◆ EXERCISE DIRECTIONS
Copy the records word for word, from their first line up to and including the line that contains "At which category does".

TASK INPUT: Begin

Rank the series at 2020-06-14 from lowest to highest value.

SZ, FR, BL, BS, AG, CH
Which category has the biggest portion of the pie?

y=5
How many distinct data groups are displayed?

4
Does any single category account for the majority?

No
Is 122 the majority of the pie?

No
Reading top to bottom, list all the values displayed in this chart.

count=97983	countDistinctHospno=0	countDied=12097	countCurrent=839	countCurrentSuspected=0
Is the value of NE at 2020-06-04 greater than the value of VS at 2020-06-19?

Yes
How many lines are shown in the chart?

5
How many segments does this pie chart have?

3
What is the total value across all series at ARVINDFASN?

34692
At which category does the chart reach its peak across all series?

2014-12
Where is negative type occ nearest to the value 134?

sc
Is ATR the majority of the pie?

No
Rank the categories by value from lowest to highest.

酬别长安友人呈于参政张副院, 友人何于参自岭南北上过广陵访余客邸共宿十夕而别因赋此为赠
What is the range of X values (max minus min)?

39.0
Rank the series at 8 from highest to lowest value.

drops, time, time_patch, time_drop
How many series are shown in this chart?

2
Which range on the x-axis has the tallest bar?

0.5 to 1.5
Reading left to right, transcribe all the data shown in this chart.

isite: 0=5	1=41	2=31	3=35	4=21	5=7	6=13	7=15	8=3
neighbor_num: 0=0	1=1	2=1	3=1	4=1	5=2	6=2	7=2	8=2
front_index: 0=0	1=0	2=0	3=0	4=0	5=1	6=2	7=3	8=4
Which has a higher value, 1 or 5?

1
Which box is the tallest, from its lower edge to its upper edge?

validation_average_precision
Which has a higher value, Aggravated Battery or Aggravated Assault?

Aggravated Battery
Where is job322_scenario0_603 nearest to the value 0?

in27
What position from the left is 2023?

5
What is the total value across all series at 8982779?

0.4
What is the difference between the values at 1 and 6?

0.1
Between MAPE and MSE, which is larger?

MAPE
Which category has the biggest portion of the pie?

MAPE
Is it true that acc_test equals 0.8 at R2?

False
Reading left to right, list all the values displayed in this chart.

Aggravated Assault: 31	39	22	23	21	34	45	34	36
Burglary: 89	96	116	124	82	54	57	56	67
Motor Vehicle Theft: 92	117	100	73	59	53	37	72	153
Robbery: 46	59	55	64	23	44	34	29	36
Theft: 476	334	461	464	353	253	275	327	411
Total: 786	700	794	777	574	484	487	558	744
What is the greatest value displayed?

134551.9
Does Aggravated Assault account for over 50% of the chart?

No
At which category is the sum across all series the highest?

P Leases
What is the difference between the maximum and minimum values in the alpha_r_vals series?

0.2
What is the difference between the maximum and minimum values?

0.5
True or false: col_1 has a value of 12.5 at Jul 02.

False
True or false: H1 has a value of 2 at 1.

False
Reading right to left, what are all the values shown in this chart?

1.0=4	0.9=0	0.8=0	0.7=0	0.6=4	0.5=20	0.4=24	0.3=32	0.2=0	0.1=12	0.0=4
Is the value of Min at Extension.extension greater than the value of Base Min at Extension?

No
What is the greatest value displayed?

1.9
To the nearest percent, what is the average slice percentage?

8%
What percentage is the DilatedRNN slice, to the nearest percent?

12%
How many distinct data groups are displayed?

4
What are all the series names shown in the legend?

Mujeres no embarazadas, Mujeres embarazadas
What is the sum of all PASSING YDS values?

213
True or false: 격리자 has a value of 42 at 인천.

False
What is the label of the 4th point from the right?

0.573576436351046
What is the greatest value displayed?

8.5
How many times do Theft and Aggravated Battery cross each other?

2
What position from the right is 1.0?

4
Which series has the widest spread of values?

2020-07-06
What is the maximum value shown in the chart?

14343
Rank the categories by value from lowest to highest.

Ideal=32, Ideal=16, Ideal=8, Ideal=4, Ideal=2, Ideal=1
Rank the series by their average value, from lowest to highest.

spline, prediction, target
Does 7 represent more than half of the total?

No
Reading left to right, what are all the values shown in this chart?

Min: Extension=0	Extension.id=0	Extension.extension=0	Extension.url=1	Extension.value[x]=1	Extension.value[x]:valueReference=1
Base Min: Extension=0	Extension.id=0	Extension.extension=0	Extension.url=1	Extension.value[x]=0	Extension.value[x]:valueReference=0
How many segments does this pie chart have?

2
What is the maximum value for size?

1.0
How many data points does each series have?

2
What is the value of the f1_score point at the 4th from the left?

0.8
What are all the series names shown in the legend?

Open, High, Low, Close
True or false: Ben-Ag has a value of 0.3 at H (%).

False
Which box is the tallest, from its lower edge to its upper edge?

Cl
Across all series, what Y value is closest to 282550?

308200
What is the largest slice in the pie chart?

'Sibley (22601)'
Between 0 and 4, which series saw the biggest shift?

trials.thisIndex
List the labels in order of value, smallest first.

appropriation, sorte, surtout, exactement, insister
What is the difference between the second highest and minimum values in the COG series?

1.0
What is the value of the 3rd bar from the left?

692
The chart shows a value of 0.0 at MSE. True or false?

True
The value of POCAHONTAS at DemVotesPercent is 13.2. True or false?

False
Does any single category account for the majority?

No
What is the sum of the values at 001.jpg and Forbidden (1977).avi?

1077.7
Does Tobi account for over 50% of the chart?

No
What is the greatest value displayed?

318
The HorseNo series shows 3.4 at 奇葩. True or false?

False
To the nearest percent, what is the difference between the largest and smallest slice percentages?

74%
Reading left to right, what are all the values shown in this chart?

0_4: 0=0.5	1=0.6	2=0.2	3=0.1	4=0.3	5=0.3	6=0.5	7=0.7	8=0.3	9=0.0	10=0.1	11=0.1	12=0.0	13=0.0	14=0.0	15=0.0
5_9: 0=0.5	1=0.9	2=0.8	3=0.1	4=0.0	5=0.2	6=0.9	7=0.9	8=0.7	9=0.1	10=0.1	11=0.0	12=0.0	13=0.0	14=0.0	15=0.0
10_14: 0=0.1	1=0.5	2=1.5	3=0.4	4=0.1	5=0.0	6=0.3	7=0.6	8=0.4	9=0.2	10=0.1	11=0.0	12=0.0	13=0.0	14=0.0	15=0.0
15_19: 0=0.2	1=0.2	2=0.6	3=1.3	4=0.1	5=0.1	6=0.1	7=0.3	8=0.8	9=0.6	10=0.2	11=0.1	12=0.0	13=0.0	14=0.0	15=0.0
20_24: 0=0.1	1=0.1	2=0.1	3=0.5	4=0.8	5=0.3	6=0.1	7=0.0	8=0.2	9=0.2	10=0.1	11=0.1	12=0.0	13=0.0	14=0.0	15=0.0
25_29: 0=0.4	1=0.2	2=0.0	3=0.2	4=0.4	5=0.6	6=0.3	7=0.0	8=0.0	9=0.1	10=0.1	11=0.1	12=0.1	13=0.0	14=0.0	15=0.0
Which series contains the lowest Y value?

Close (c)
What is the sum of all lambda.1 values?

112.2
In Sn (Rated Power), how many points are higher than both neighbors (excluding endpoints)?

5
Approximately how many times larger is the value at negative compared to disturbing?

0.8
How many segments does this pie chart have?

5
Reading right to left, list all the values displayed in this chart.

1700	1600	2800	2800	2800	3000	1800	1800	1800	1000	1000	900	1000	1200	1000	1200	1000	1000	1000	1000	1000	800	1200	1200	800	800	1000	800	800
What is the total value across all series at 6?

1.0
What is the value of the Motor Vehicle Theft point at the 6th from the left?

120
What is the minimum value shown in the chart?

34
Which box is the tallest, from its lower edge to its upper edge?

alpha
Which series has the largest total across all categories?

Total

TASK INPUT: End

◆ RESPONSE TO THE EXERCISE
Rank the series at 2020-06-14 from lowest to highest value.

SZ, FR, BL, BS, AG, CH
Which category has the biggest portion of the pie?

y=5
How many distinct data groups are displayed?

4
Does any single category account for the majority?

No
Is 122 the majority of the pie?

No
Reading top to bottom, list all the values displayed in this chart.

count=97983	countDistinctHospno=0	countDied=12097	countCurrent=839	countCurrentSuspected=0
Is the value of NE at 2020-06-04 greater than the value of VS at 2020-06-19?

Yes
How many lines are shown in the chart?

5
How many segments does this pie chart have?

3
What is the total value across all series at ARVINDFASN?

34692
At which category does the chart reach its peak across all series?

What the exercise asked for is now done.